Hybrid cross-linked sodium carboxymethyl starch/polyacrylamide flexible sensing hydrogels with adhesion, antimicrobial properties and multiple responses.

Ionic hydrogels used as ideal and flexible strain sensor materials should have excellent mechanical, adhesive and antimicrobial properties. However, it is challenging to achieve these multifunctional requirements simultaneously. Herein, we designed and prepared a multifunctional ionic hydrogel with a multi-length tentacle bentonite backbone to initiate the free radical polymerization of acrylic acid bentonite (AABT) and acrylamide (AAm). The interactions of covalent cross-linking, hydrogen bonding cross-linking, charge interactions and physical entanglement between hybrid polyacrylamide-AABT (PAAm-AABT), sodium carboxymethyl starch (SCMS) and PAAm form an multi-in-one hybrid supramolecular network hydrogel (CABZ).
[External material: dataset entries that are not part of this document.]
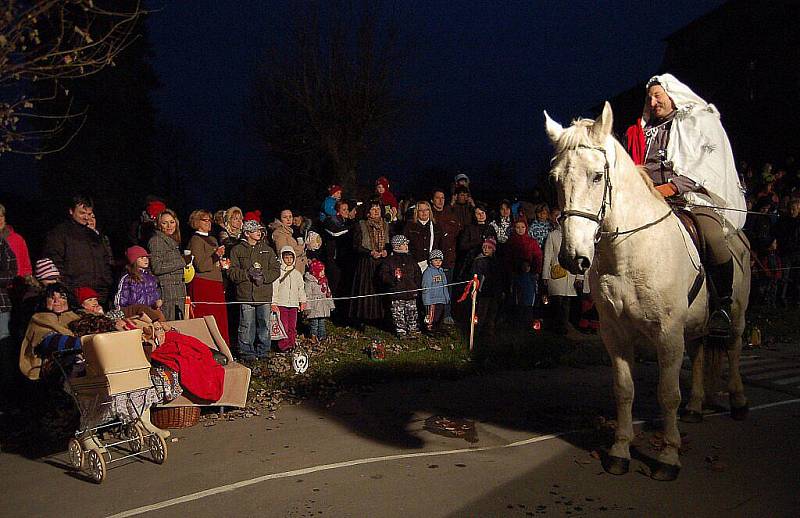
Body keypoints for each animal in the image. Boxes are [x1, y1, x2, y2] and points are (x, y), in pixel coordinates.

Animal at [544, 102, 752, 484]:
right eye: (555, 180)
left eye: (597, 176)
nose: (571, 257)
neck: (629, 254)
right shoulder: (615, 334)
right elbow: (624, 391)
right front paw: (620, 451)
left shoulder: (667, 333)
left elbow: (667, 394)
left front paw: (668, 456)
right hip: (695, 325)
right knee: (700, 351)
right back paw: (696, 407)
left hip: (737, 314)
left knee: (731, 348)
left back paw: (739, 401)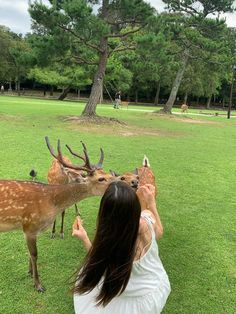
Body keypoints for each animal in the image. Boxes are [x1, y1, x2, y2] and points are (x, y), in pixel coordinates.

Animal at [0, 137, 115, 292]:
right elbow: (34, 254)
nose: (126, 183)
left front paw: (30, 272)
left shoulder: (30, 229)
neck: (51, 202)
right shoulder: (30, 225)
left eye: (109, 174)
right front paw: (38, 285)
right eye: (101, 179)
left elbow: (29, 253)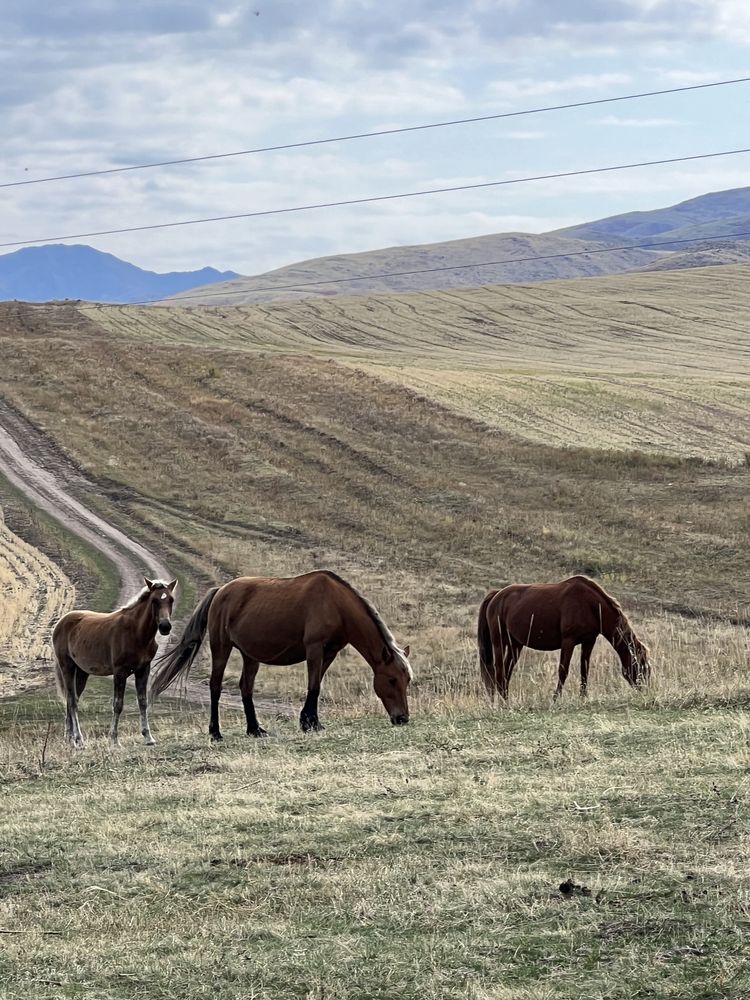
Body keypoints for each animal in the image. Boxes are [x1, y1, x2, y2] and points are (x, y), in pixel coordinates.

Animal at [52, 576, 178, 748]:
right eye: (154, 600)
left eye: (171, 599)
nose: (165, 627)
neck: (136, 632)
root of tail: (61, 622)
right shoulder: (120, 672)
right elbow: (118, 705)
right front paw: (114, 740)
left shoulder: (143, 670)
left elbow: (143, 702)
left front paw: (148, 737)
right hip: (67, 667)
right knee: (72, 702)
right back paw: (79, 739)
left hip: (82, 672)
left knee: (72, 700)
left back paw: (69, 738)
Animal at [150, 568, 414, 740]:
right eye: (392, 680)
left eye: (407, 680)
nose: (402, 718)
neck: (336, 604)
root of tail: (220, 591)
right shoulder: (315, 649)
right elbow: (313, 686)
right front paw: (311, 723)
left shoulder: (329, 653)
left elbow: (317, 684)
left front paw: (309, 721)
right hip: (221, 647)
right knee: (215, 685)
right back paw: (215, 732)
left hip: (250, 655)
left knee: (245, 687)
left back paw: (254, 729)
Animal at [482, 576, 652, 700]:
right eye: (641, 665)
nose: (645, 690)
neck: (590, 604)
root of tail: (496, 595)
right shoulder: (568, 641)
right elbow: (563, 670)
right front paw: (556, 698)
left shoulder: (588, 641)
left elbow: (584, 669)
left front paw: (583, 698)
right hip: (499, 642)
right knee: (499, 669)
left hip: (515, 644)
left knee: (507, 670)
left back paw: (505, 699)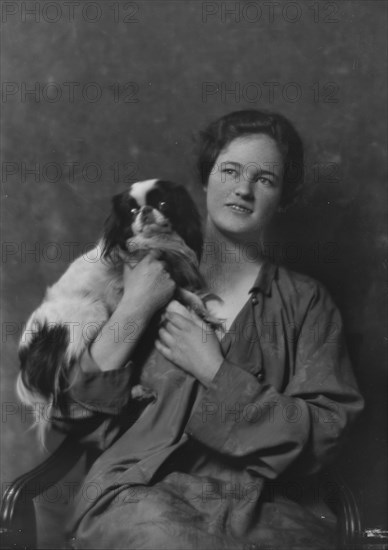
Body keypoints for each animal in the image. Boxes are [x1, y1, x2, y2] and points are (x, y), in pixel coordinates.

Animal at [17, 179, 218, 416]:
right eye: (131, 212)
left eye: (163, 203)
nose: (145, 210)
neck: (155, 242)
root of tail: (27, 352)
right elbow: (171, 297)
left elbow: (181, 291)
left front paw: (198, 307)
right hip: (93, 312)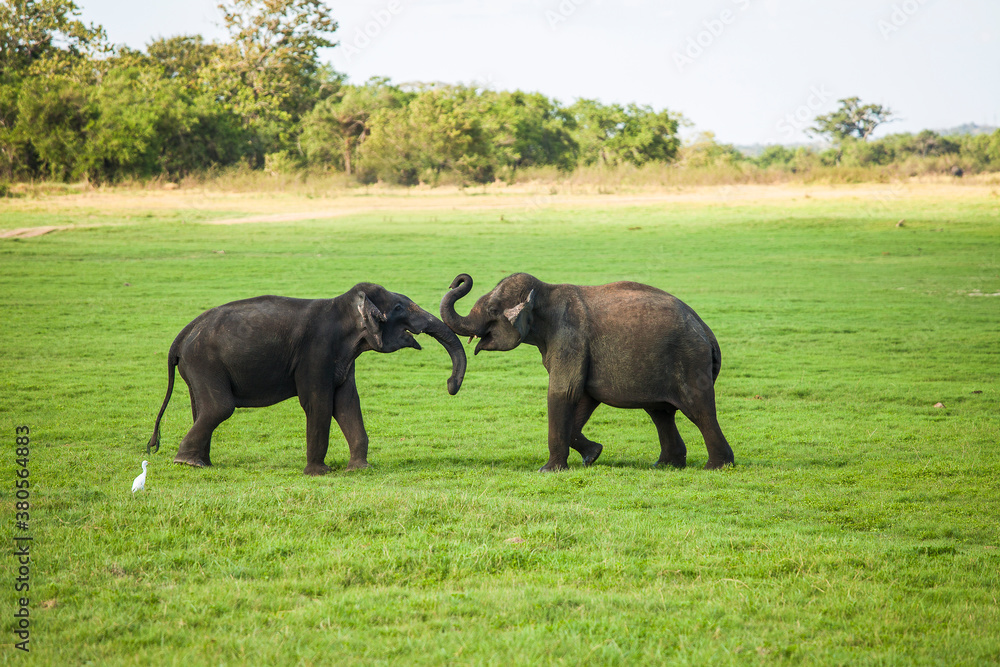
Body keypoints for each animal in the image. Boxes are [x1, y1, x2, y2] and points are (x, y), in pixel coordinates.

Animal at [146, 284, 466, 475]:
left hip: (199, 368)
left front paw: (359, 469)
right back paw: (187, 463)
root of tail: (182, 336)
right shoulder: (316, 353)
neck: (343, 305)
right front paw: (319, 473)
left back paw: (201, 463)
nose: (450, 386)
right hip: (205, 362)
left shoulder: (343, 358)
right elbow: (320, 404)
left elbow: (348, 404)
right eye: (399, 308)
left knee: (202, 408)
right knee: (219, 408)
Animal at [440, 273, 734, 472]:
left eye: (492, 310)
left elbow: (563, 392)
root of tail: (706, 331)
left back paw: (716, 467)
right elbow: (582, 397)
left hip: (690, 360)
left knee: (698, 410)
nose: (457, 281)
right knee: (660, 413)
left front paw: (547, 471)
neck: (545, 291)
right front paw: (593, 455)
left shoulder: (569, 337)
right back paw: (665, 465)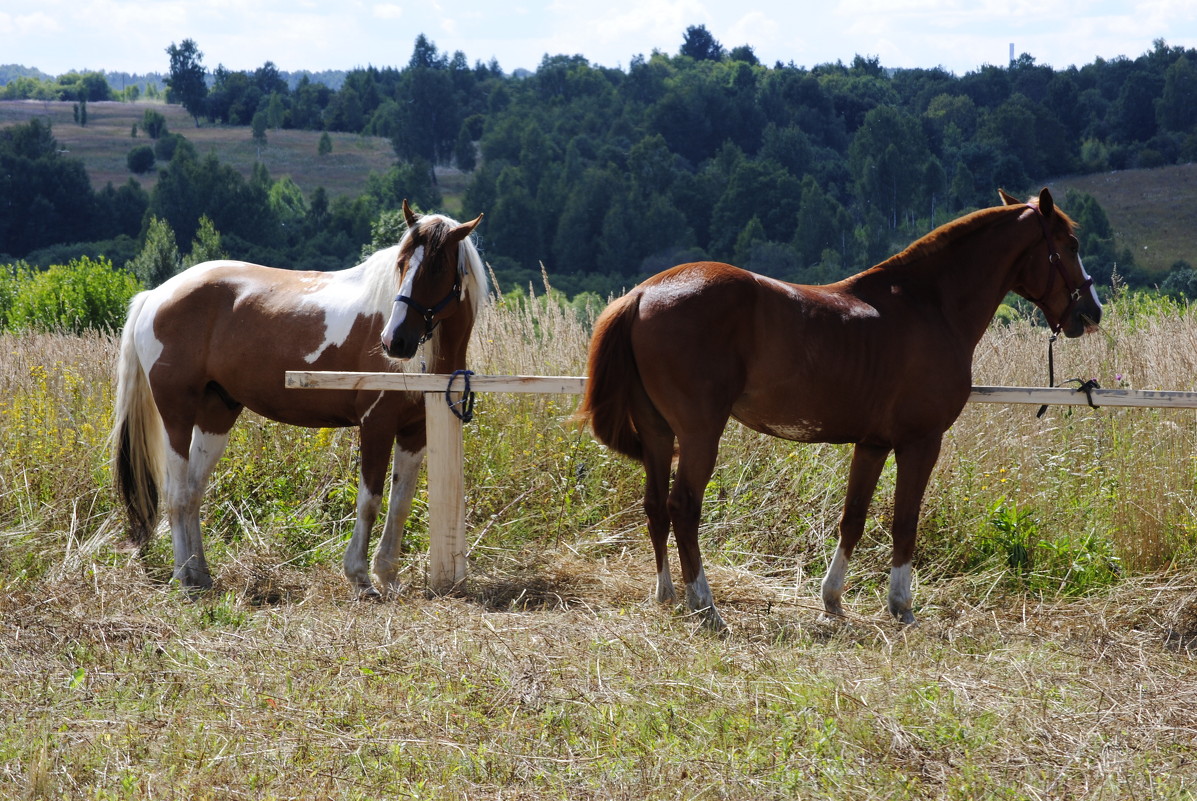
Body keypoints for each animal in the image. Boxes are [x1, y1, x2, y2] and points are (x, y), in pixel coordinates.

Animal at [111, 201, 485, 593]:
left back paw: (201, 574)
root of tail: (156, 295)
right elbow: (370, 501)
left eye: (437, 268)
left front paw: (389, 576)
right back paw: (184, 577)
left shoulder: (415, 433)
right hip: (177, 414)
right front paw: (360, 576)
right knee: (177, 493)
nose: (394, 341)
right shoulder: (376, 425)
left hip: (217, 413)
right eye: (401, 263)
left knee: (194, 492)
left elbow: (400, 503)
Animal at [579, 189, 1101, 632]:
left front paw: (832, 600)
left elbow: (853, 518)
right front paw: (901, 607)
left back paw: (667, 596)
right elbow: (903, 522)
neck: (930, 304)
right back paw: (706, 607)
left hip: (658, 433)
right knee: (682, 507)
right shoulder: (920, 442)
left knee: (654, 507)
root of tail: (642, 294)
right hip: (699, 433)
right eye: (1070, 244)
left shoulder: (871, 444)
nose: (1091, 312)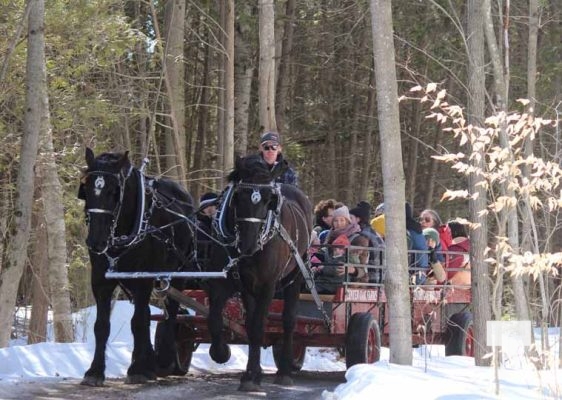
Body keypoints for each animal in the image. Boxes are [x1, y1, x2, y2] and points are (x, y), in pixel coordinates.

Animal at [77, 147, 195, 384]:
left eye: (114, 191)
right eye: (86, 189)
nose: (96, 241)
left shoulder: (143, 278)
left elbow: (138, 321)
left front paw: (139, 369)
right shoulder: (101, 279)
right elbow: (102, 326)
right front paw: (95, 371)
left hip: (177, 272)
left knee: (170, 312)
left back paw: (165, 359)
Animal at [206, 155, 312, 392]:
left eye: (268, 200)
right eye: (238, 196)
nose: (248, 244)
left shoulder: (267, 285)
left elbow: (257, 327)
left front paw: (251, 376)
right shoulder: (237, 283)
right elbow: (219, 318)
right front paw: (223, 355)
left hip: (296, 275)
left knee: (289, 320)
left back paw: (284, 372)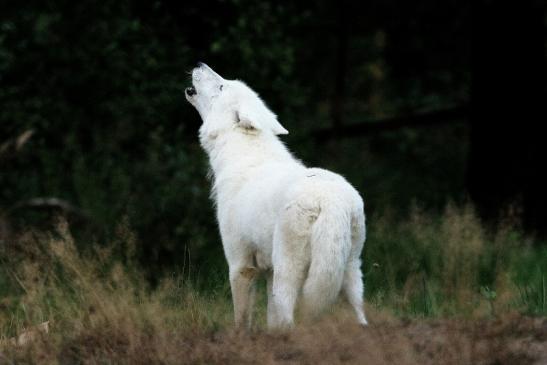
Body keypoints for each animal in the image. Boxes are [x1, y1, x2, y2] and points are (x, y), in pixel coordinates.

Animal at [185, 62, 368, 330]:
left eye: (221, 86)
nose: (199, 64)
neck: (240, 155)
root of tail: (331, 201)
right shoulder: (267, 271)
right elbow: (271, 322)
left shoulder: (240, 266)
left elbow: (242, 321)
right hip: (349, 275)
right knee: (360, 318)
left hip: (287, 273)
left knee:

This CABZ ion-conductive hydrogel is capable of detecting weak deformation with a detection limit of 1 % strain, high tensile properties of 995 %, excellent strength of 254.5 kPa, fast response (≈0.21 s), high sensitivity of 0.86 and high conductivity of 0.37 S/m. In addition, this CABZ ion-conductive hydrogel has impressive adhesion properties with shear adhesion strength up to 50.78 kPa and broad-spectrum antibacterial properties achieved by AABT-loaded ZnO nanoparticles. Through special AABT hybrid cross-linking, the CABZ ion-conductive hydrogel achieves stable mechanical properties, highly sensitive signal response and antimicrobial properties, which will make it a good choice for flexible wearable sensor materials.